Mas lá, naquele lugar, ela descobriu músicos talentosíssimos, que cantavam a região com todas as belezas que ela tinha, e ainda tem. Com nostalgia, a menina se despede do relato de hoje, com Osmar Júnior cantando o Norte.

segunda-feira, 1 de agosto de 2011

Sobre as pessoas que caem

Você anda distraído pela rua, não vê um pequeno buraco, pisa em falso, torce o pé e empacota no chão. Se ninguém o vê, dá graças; se há muitas pessoas por perto, é quase certo que não nenhuma delas vai ajudá-lo a se levantar, mas que elas rirão, apontarão para você e o acharão um idiota por ter caído, pode ter certeza.

Nunca achei engraçado ver alguém caindo, nem quando criança, e crianças podem ser bem escrotas ao verem alguém no chão, mas isso nada mais é do que o reflexo da educação que receberam de seus pais. A falta de educação e de solidariedade ficam claras quando o assunto é uma queda.

Fato é que todo mundo cai. Se você tem pernas, anda por aí, descalço ou de salto alto, pode cair. Você pode escorregar e cair de bunda; pode tropeçar nos seus próprios calcanhares e cair de joelhos. O cóccix sente o impacto e seu traseiro pode doer por semanas. Seus joelhos podem ficar ralados e com hematomas, e o mesmo acontece com as suas mãos, que o amparam. Suas mãos impedem que você caia de cara no chão e que quebre os dentes ou o nariz; suas mãos também impedem que se faça um corte no seu queixo.
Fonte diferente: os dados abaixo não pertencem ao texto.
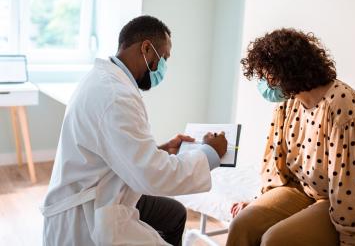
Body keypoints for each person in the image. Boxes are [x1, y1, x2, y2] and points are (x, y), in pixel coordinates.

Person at [41, 15, 227, 246]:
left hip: (106, 188)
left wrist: (161, 150)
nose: (163, 68)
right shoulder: (116, 96)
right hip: (89, 212)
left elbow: (116, 149)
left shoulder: (106, 80)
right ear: (147, 49)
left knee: (174, 214)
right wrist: (210, 153)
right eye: (164, 58)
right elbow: (153, 176)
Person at [227, 28, 355, 246]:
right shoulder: (288, 102)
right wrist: (261, 202)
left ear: (286, 71)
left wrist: (354, 238)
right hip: (305, 191)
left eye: (265, 74)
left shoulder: (341, 104)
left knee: (274, 240)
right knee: (241, 225)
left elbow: (348, 181)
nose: (264, 83)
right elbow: (275, 164)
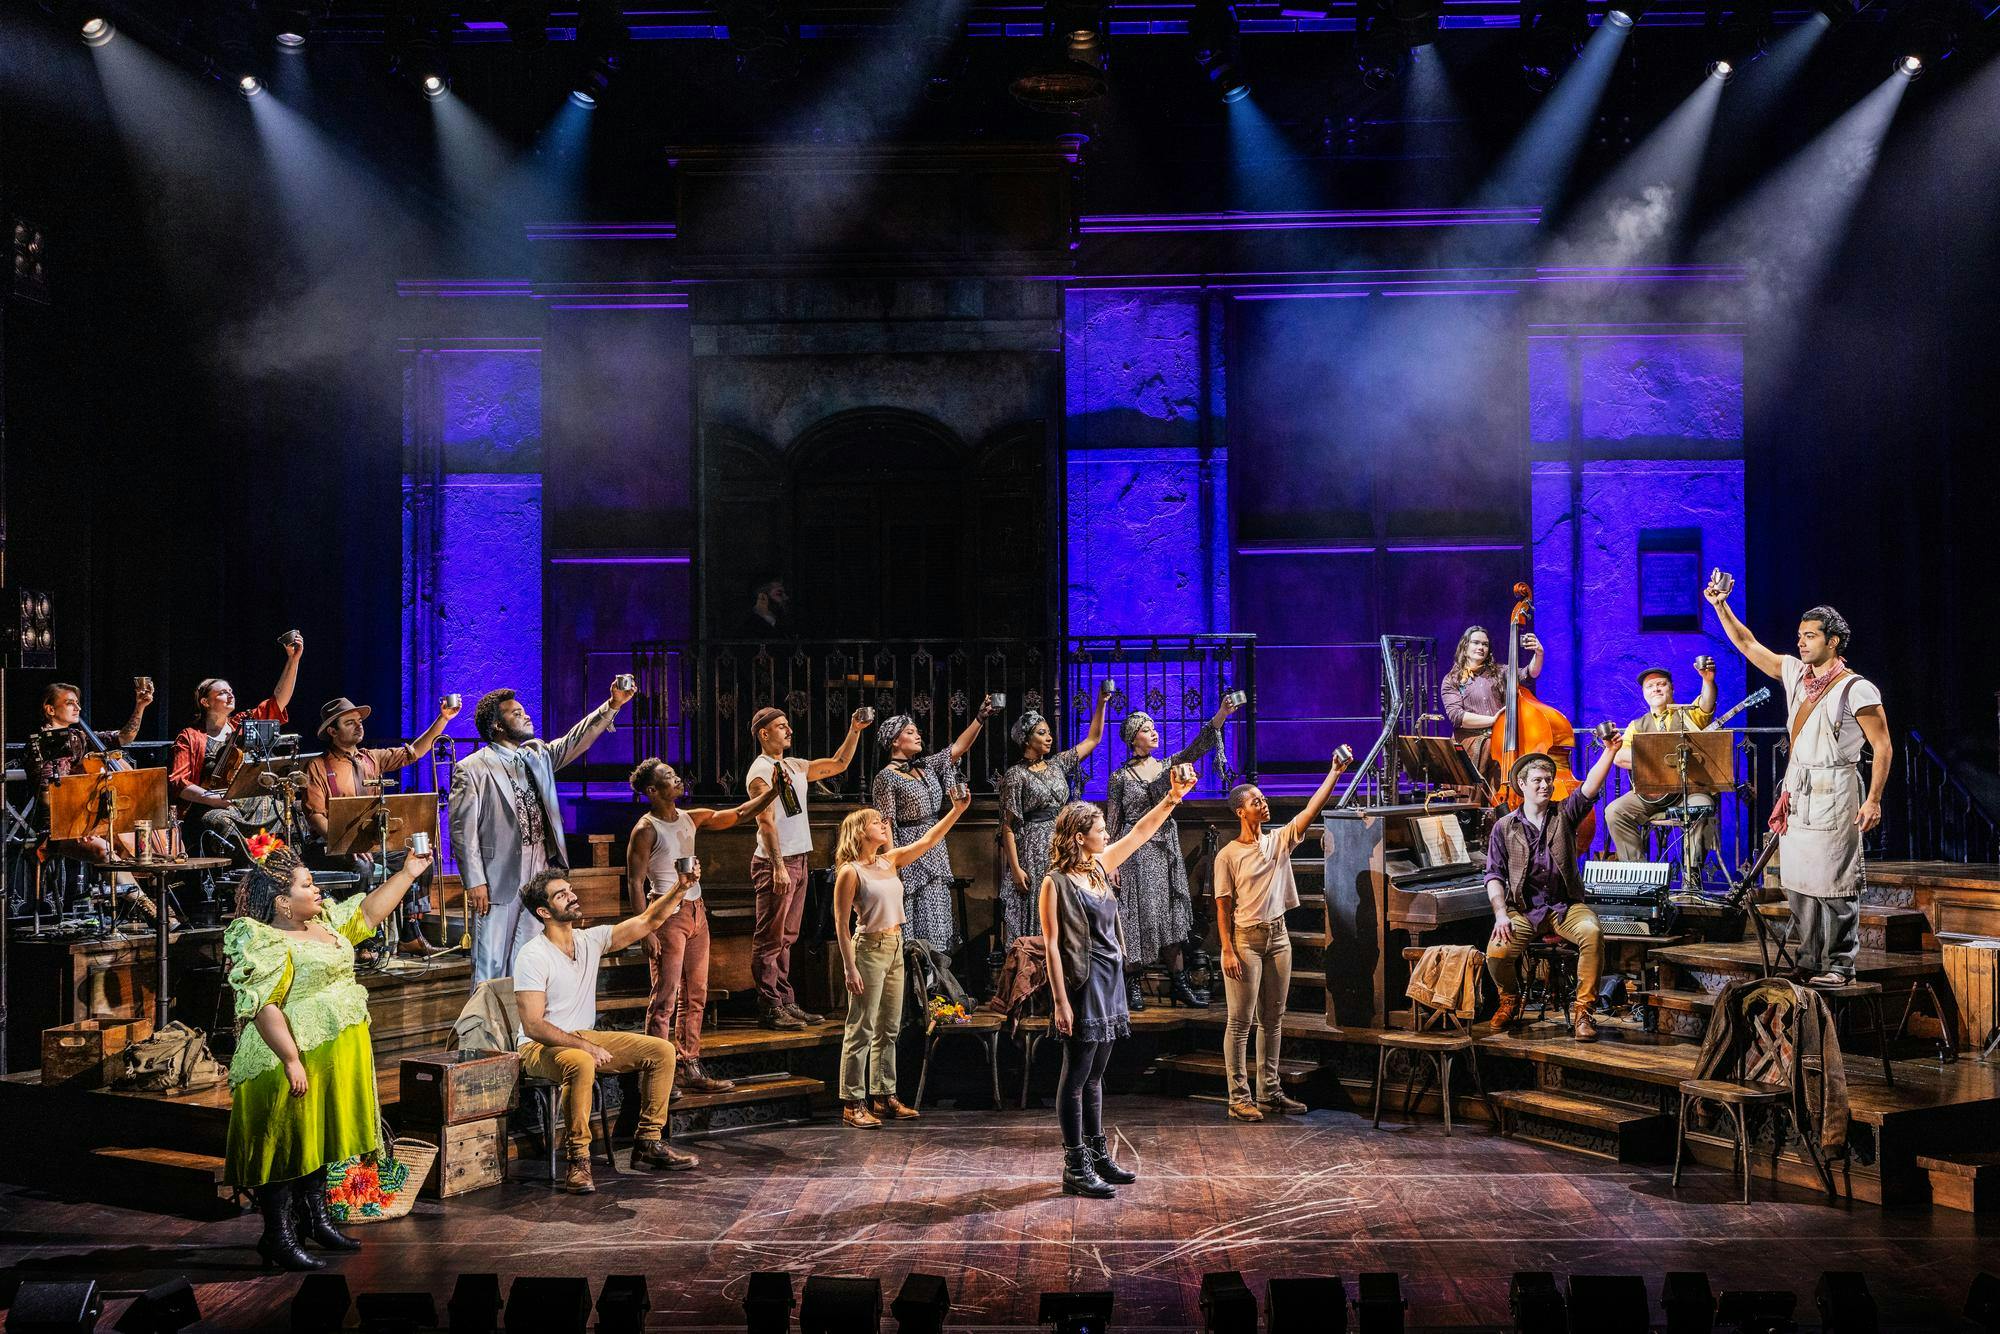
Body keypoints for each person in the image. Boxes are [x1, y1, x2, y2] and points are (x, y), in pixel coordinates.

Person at [222, 832, 434, 1270]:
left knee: (316, 1139)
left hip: (332, 1051)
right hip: (285, 1056)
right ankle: (277, 1236)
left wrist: (408, 872)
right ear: (282, 902)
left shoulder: (325, 925)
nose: (317, 889)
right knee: (287, 1143)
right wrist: (290, 1058)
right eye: (306, 885)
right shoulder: (262, 939)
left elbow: (367, 911)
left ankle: (317, 1220)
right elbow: (264, 1007)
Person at [1705, 571, 1889, 985]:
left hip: (1837, 788)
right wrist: (1720, 605)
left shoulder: (1856, 689)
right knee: (1801, 882)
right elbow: (1748, 644)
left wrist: (1873, 799)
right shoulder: (1793, 674)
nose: (1801, 641)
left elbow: (1883, 747)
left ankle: (1840, 963)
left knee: (1835, 882)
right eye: (1800, 635)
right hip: (1800, 789)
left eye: (1810, 635)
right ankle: (1809, 957)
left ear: (1833, 641)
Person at [1041, 766, 1198, 1199]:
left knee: (1096, 1077)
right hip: (1082, 982)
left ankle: (1097, 1154)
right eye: (1101, 829)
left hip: (1110, 976)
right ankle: (1074, 1163)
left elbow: (1141, 834)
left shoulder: (1098, 867)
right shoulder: (1055, 883)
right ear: (1079, 836)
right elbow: (1053, 946)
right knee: (1076, 1075)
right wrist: (1060, 1001)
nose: (1108, 834)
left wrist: (1171, 798)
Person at [513, 868, 701, 1194]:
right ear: (544, 912)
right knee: (581, 1062)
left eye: (569, 890)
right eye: (561, 895)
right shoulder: (533, 955)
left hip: (583, 1036)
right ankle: (578, 1160)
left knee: (661, 1050)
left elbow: (647, 922)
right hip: (537, 1046)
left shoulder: (589, 940)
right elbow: (534, 1025)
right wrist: (584, 1047)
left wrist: (681, 888)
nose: (572, 896)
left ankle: (648, 1143)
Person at [451, 679, 636, 987]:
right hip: (498, 877)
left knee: (528, 957)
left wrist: (613, 705)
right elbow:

São as suas mãos que o impulsionam para que você se levante do chão e para que, mais à frente, possa cair de novo. Pode ser que haja alguém do seu lado, em quem você possa se apoiar para não cair, mas também pode ser que você caia e leve essa pessoa para o chão consigo. Pode ser ainda que só você caia, e que ela o ajude a se levantar e a passar logo pela multidão, de cabeça erguida.

Você, em algum momento da sua vida, vai cair; é questão de tempo. As pessoas caem por diversas razões. Elas caem porque andam distraídas e a queda vem para despertá-las; elas caem por medo de cair e também por excesso de autoconfiança. Você pode cair andando em um terreno plano; subindo ou descendo um lance de escadas; pode cair do alto de você mesmo.
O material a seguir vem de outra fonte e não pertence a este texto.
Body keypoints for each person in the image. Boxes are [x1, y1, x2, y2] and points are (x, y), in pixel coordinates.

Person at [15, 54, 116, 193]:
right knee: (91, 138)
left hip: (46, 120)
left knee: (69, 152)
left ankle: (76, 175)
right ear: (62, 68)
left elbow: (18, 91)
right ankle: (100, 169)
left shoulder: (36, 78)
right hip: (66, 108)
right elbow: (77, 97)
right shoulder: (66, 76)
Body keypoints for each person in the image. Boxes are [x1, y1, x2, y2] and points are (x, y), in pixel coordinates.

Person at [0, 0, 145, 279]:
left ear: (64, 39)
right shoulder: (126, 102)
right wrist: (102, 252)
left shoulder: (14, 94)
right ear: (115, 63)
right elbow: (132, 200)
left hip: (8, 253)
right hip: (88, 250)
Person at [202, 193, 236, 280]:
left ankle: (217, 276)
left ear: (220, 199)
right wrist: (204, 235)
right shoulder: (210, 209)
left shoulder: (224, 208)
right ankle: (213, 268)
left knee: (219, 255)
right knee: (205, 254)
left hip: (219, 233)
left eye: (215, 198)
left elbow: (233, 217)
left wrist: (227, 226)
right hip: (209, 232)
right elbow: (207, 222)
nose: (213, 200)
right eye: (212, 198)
Caímos sempre, todos os dias, e cair no meio de uma rua movimentada nos remete a uma vergonha tão intensa, que só gostaríamos de ter caído em um buraco negro, que nos tragasse e nos levasse para longe do riso alheio, porque cair é mais do que apenas perder o equilíbrio; cair é ficar exposto, vulnerável. Cair é ficar pronto para ser chutado, pisado, levado por quem passa.

Melhor é quando caímos sozinhos e podemos rir de nós mesmos; podemos praguejar o chão, nossos sapatos, os degraus, os buracos, as poças que nos fazem escorregar ou mesmo os nossos pés, por não terem visto que o tombo era iminente.

Hoje choveu o dia todo. Ainda chove, na verdade. Saí de casa de botas com solado de borracha, mas eles não puderam me conter. No piso molhado, em algum milésimo de segundo aconteceu: senti meu pé torcer e quando vi, já estava no chão. O joelho direito ardia pelo atrito com o jeans. Xinguei tudo ao mesmo tempo e levantei. Fui andando, mas pelo rabo dos meus olhos, vi as caras maledicentes de quem tinha presenciado o meu tombo. Eu não olhei para trás.

Depois, analisei os estragos. Palmas das mãos doloridas e  pretas do chão sujo; joelhos ralados e instantaneamente roxos. Acontece. Amanhã caio de novo.